We stayed in Helena for a week along our route up to Canada. We had never really heard anything about the city, so didn’t know what to expect, but we were pleasantly surprised by a beautiful, clean, quaint city that has a lot to offer and seems like a great place to live. We were able to explore quite a bit during the week and were happy that a city that was initially added to the itinerary as a place to kill time before going into Canada for reservations at Banff turned out to be a great place to spend the week.
Helena North KOA
850 W. Lincoln Road, Helena, MT 59602
- Full Hookups
- Pull-Thru Sites
- Restrooms with Showers
- Picnic Table
The Helena KOA became a KOA at the beginning of this season and is still in the midst of transitioning. As a matter of fact, it seems to currently be a KOA in name only, as even their maps still say Lincoln Road RV Park. It’s missing the things KOAs are known for: Cabins, tent sites, dog park, playground, and family-style shower rooms. However, none of those things matter to us, and we found the property to be very clean, well maintained, and sufficient for our needs. The sites are level, long, and gravel with a concrete patio, picnic table, and really nice grass. The employees are all very nice and helpful. The wifi generally worked pretty well, which is a bonus seeing as we had terrible cell reception, even with a booster — good enough to make calls and texts, but was intermittently dependable for anything more than that. The location is great — very close to I-15 and you can get anywhere in Helena in about 15 minutes.
Things to Do in Helena
Montana State Capitol – A self-guided tour is available, though not necessary to appreciate the beautiful facility.

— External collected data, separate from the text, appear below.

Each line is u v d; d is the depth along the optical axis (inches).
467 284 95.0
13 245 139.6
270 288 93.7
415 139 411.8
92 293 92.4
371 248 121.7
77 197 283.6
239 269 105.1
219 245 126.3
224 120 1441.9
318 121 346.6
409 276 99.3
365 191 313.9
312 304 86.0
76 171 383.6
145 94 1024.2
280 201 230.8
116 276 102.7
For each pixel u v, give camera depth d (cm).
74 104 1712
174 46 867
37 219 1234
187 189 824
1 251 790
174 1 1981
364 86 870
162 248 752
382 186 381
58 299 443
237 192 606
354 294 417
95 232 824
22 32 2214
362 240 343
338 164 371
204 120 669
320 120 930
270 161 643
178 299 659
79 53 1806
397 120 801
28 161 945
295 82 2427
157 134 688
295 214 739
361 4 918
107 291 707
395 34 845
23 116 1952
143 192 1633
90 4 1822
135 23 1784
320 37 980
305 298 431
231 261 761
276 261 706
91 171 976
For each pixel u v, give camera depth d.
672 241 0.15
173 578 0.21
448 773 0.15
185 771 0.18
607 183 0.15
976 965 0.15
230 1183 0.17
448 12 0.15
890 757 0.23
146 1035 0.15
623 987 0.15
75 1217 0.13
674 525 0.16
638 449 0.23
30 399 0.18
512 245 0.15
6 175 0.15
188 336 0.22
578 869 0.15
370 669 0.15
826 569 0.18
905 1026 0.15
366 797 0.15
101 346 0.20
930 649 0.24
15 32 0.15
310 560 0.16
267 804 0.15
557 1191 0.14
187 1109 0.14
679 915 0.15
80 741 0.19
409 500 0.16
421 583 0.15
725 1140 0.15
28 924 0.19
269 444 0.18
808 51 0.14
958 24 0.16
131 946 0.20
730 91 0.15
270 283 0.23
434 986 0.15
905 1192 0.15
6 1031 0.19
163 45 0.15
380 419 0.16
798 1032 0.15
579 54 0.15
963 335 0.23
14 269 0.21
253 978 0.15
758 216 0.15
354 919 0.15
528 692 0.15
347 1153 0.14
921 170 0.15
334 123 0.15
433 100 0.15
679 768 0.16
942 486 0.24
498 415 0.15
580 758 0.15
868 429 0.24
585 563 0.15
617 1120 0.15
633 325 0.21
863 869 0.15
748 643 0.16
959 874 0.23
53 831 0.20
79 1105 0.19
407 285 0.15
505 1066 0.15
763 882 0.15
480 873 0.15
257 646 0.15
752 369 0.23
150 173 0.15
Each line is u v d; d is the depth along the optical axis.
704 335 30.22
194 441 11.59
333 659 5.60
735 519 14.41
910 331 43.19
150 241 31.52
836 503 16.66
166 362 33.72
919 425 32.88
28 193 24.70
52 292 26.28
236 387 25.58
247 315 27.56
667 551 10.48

Cathedral of St. Helena – The cathedral rivals most cathedrals/churches we’ve seen around the world. Built in 1908, the cathedral was added to the National Register of Historic Places in 1980.
Gates of the Mountains Boat Tour – The tour on the Missouri River lasts about two hours. The guide provides historical and environmental information about the area, which was so named by Lewis and Clark and recorded by Meriwether Lewis in their travel journal on July 19, 1805: “this evening we entered much the most remarkable clifts that we have yet seen. these clifts rise from the waters edge on either side perpendicularly to the height of 1200 feet. … the river appears to have forced its way through this immense body of solid rock for the distance of 5-3/4 Miles … I called it the gates of the rocky mountains.”
Hike Mt. Helena – There are a number of routes up Mt. Helena from the trailhead, where there’s a parking lot and a pit toilet. We chose to take the 1906 trail up, which is 1.5 miles one way with over 1,000 feet of elevation gain. We took the Powerline Trail down, which is 1 mile one way with the same 1,000+ feet of elevation, making it pretty steep and hard on the knees. The 1906 trail is definitely the better route and has nicer views than the Powerline Trail. At the top, there’s a 360-degree view of Helena.
Food & Drink – From what we saw, Helena isn’t really a culinary hub. We ate at home for most meals, but we did visit Blackfoot River Brewing Co. and Big Dipper Ice Cream, both located near the historic, walkable Last Chance Gulch area of town. We give two thumbs up for both establishments!
We really enjoyed our week in Helena and would definitely return!